Since it doesn't follow the events of any particular film, Star Trek: The Video Game also has the freedom to introduce some new elements that you won’t see in the movies. There’s a newly rebuilt Vulcan planet, multiple permutations on the standard phaser, and even an old enemy: the gorn, a reptile species that made its debut during the classic "Arena" episode of the original series. Their look has been updated so that they now look like lizard men instead of men wearing rubber lizard suits.

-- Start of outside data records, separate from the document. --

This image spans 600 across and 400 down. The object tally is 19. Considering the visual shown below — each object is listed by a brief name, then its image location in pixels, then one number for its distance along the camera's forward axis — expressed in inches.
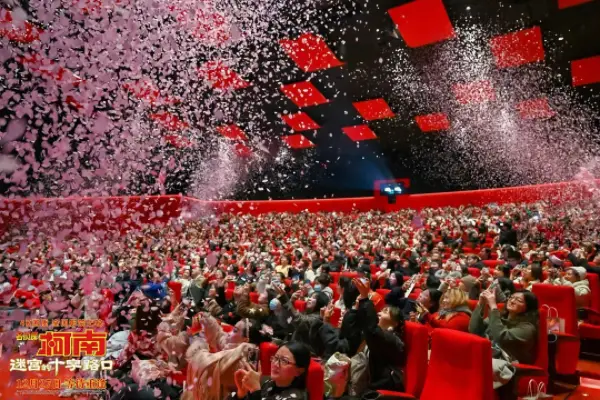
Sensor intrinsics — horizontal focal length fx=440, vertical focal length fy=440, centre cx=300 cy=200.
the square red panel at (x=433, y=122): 414.0
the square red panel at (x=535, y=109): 365.1
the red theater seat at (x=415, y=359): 90.4
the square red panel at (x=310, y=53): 257.1
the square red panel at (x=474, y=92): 334.0
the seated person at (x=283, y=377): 75.5
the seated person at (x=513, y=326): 104.9
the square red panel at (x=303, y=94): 343.0
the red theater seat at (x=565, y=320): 119.1
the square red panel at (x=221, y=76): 291.7
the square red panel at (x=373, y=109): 382.3
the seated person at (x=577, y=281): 159.8
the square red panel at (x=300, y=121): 429.7
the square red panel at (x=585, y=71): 289.4
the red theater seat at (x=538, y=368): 94.6
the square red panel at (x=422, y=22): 223.0
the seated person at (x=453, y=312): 111.3
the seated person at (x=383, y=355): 92.7
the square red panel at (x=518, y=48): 253.3
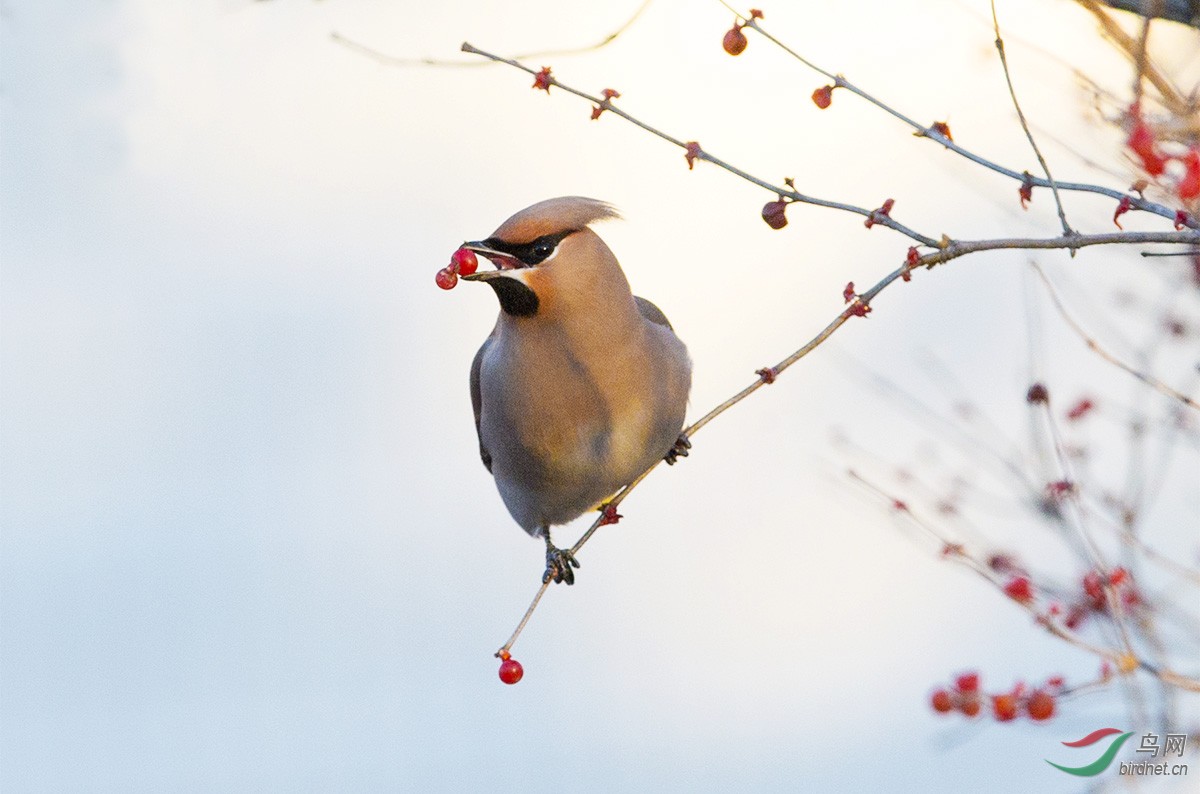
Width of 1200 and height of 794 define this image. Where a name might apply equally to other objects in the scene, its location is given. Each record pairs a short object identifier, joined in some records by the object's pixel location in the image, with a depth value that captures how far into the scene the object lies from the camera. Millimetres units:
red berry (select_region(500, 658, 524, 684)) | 6055
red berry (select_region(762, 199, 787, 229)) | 5250
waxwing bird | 6840
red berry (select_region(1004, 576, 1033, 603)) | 5617
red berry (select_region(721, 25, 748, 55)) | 5637
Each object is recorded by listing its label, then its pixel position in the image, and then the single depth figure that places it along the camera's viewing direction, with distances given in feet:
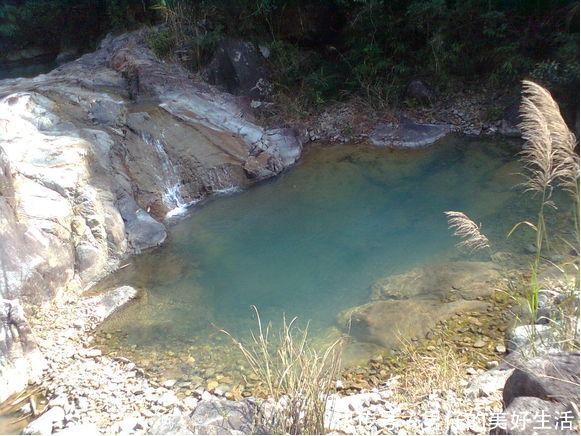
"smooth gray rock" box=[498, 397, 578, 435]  6.86
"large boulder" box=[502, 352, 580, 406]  7.25
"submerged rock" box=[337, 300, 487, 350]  13.34
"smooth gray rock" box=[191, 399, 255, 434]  9.25
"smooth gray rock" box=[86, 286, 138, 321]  15.23
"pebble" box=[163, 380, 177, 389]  12.57
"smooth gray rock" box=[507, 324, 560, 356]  8.68
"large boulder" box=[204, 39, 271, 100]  26.32
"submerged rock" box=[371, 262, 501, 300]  14.49
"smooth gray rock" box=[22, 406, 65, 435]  11.18
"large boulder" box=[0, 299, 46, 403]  12.36
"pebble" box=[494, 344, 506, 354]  12.32
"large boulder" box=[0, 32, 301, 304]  15.74
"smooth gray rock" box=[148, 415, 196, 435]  9.64
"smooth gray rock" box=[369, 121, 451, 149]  23.40
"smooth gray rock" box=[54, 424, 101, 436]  9.77
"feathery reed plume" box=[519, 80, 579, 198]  7.55
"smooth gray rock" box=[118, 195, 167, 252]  18.16
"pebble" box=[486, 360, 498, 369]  11.72
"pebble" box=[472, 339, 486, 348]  12.59
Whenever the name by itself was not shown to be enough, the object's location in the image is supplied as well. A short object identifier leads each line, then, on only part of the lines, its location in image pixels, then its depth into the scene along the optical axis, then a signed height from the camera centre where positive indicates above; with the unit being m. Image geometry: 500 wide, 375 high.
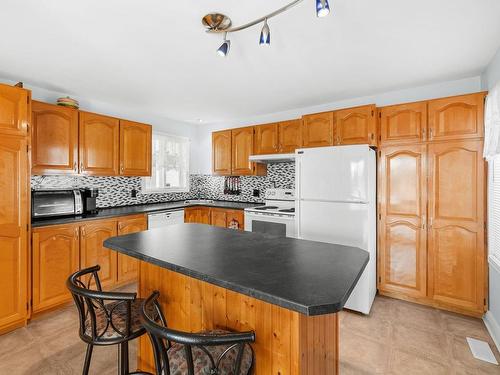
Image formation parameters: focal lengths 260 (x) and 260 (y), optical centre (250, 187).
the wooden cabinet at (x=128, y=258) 3.19 -0.89
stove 3.21 -0.37
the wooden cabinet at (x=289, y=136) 3.61 +0.72
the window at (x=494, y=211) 2.20 -0.22
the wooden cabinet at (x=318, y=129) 3.15 +0.71
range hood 3.50 +0.40
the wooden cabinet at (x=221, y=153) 4.34 +0.58
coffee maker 3.12 -0.18
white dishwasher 3.55 -0.45
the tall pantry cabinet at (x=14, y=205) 2.21 -0.17
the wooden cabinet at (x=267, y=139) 3.81 +0.72
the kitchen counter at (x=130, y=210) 2.65 -0.31
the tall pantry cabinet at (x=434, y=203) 2.49 -0.17
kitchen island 0.98 -0.38
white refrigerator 2.59 -0.15
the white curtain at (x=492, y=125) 2.02 +0.51
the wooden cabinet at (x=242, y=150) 4.08 +0.58
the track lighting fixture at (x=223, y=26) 1.46 +1.09
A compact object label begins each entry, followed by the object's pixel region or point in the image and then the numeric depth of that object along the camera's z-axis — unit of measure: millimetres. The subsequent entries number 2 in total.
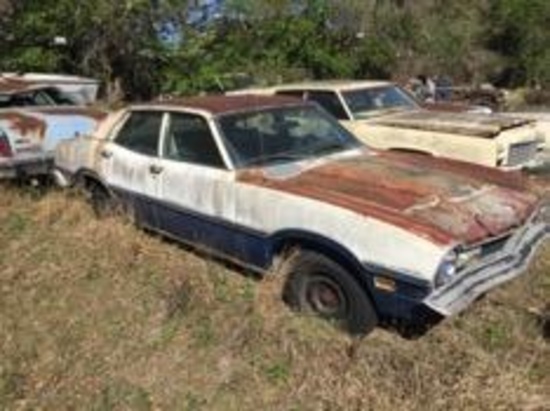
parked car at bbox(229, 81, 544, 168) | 9102
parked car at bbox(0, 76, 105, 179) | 9195
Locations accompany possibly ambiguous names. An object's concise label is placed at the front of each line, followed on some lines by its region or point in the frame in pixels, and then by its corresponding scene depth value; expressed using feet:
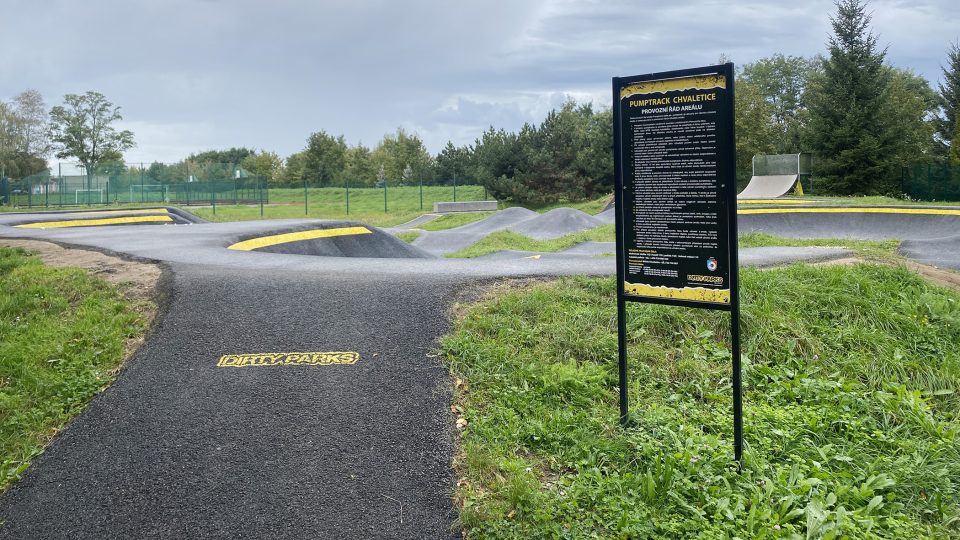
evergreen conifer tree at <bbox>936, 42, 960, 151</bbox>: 138.41
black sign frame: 12.54
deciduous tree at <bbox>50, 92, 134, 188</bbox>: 206.08
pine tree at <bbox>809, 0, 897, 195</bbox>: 111.65
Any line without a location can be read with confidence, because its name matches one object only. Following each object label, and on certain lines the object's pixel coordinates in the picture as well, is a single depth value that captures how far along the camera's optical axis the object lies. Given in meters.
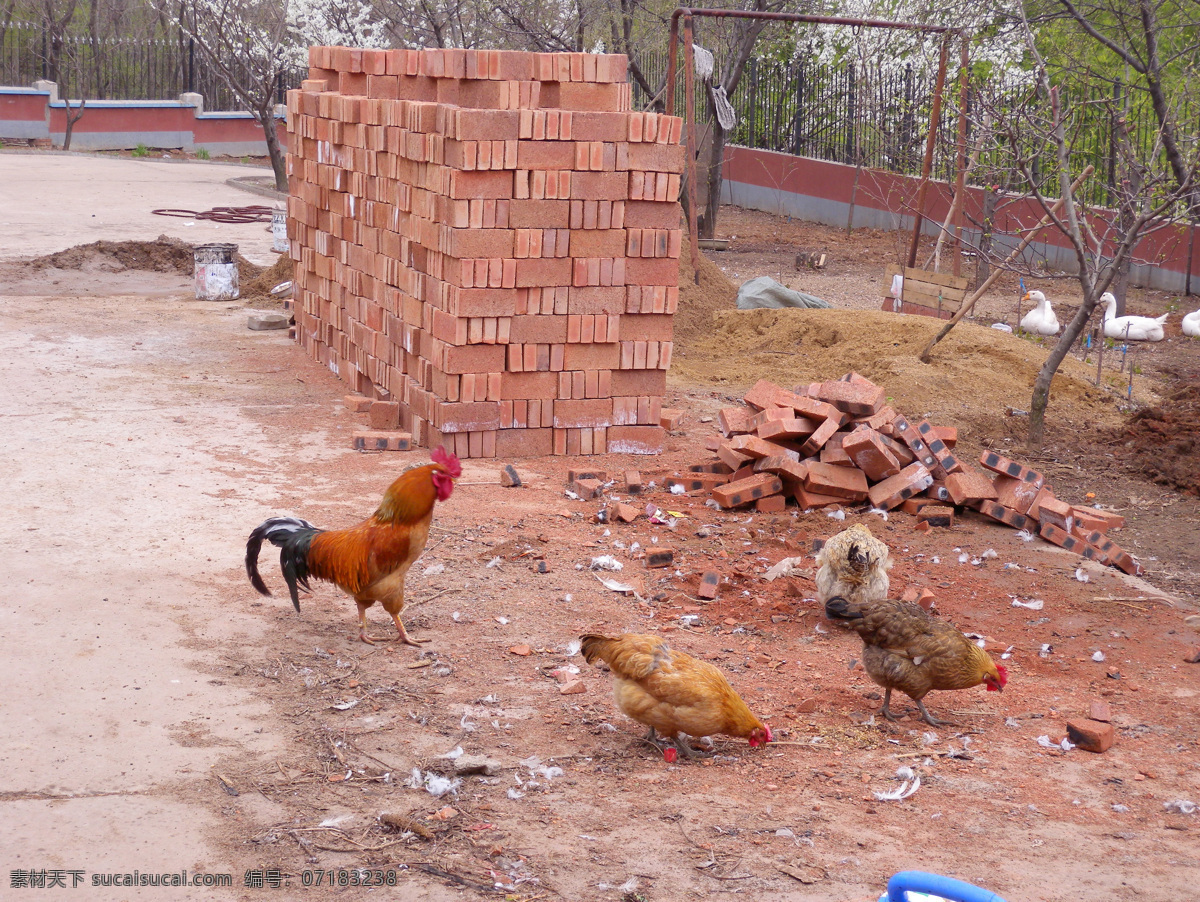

They now look like lizard men instead of men wearing rubber lizard suits

Real actors (bored as they may be) and nods to the original series are great additions, but it'll take much more than that to help Star Trek: The Video Game shed the stigma of being a movie tie-in. It looks and sounds like Star Trek, but playing it doesn't necessarily feel like Star Trek. It's more like a standard third-person action game, but with a Star Trek skin. Much like the Star Wars: The Force Unleashed series, it's a game you really want to work — there's so much about Star Trek that could make for an amazing and unique game, but that's not apparent in the portions we played. Any number of games let you scan the environment, which takes away much of the tricorder’s charm, for instance, while Kirk's ability to call in an Enterprise-powered airstrike just feels forced. We won't know for sure whether the lengthy development period was worth it until the game is released on PC, Xbox 360, and the PlayStation 3 on April 23rd, just a month before Into Darkness comes to theaters. Just don't go in expecting to fight a digital version of Benedict Cumberbatch.